If boot / image verification fails, or if the user explicitly requested a return to bootloader mode to flash the main processor, the bootloader will remain active. In this state it will be running out of the first flash sector, using the same SSH keys and IP config as the full firmware image, and wait for you to SFTP over an image which will then be written to sectors 1-5.
Once the new image is written and verified, the bootloader will then trigger a reset and jump to it.
@0h00000000 For the FPGA, it's easy because the FPGA has multi-boot support natively and I have enough SPI flash for multiple full bitstreams so I should have no problem doing full A/B there.
The L431 on the front panel also has plenty of flash space (and small sectors) so bootloader + full A/B should be viable there as well.
@azonenberg Oh yeah, I saw this processor/DAC/ADC and thought you might be interested in checking it out, 2x1gsps ADC, 4x500msps ADC, 2x500msps DAC, 6x VSPA vector accel, 6x e200 cores, PCIe. Interesting beast.

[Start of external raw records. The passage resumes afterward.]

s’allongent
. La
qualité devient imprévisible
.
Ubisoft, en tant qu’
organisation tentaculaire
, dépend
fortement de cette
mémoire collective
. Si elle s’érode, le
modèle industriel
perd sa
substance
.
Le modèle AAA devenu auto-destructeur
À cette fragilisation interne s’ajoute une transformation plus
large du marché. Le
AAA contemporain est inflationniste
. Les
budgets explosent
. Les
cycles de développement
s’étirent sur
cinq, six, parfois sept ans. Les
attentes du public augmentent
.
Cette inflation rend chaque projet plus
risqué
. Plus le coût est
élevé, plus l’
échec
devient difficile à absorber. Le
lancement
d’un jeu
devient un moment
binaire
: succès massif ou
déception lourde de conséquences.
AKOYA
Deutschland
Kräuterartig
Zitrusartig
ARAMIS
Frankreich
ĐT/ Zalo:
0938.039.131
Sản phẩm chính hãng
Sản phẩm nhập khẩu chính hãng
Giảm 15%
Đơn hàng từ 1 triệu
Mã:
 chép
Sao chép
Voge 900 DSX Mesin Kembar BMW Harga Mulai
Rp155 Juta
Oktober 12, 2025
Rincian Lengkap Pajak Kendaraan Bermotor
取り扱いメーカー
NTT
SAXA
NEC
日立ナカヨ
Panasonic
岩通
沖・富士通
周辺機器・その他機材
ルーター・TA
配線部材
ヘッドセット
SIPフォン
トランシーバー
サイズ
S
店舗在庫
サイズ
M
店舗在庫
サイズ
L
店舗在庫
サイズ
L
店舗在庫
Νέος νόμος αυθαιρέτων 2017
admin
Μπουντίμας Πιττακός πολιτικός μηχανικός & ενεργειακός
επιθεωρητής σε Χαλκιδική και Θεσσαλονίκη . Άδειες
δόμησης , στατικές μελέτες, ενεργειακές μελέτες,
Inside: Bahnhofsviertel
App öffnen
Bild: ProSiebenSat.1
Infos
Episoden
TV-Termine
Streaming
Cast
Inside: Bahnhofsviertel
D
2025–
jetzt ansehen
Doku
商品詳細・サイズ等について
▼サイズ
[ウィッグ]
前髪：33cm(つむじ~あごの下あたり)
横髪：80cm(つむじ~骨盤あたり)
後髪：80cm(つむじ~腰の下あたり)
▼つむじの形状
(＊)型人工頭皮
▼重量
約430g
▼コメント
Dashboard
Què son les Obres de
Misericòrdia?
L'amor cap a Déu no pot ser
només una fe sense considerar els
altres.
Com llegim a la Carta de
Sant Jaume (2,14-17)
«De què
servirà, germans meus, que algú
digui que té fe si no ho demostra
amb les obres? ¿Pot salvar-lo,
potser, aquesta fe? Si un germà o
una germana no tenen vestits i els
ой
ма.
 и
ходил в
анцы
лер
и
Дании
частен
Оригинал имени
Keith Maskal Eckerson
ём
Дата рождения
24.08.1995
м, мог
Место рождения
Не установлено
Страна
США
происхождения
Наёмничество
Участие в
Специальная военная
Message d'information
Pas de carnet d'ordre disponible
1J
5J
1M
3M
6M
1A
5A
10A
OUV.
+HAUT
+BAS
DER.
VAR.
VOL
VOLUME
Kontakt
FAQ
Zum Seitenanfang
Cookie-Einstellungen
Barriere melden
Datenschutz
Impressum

https://www.nxp.com/products/processors-and-microcontrollers/arm-processors/layerscape-processors/layerscape-access-la12xx-programmable-baseband-processor:LA12xx
@azonenberg Is it possible to get a ngscopeclient as exe for windows 10 64bit?
So to get a first impression of the app?
I tried to compile / build but without success. Build has been finished with ninja. But starting of the app gets some errors _ZSt28__throw_bad_array_new_lengthhv' not found in libyaml-cpp.dll and several other errors.
@space_head Sounds like a DLL search path issue. We're working on retooling the Windows build process and packaging to make it a bit cleaner
Are you running from the mingw shell you did the compile in, or just double clicking the EXE, or what?
@space_head @david_rysk you've been doing a bunch of packaging work, is this a known problem?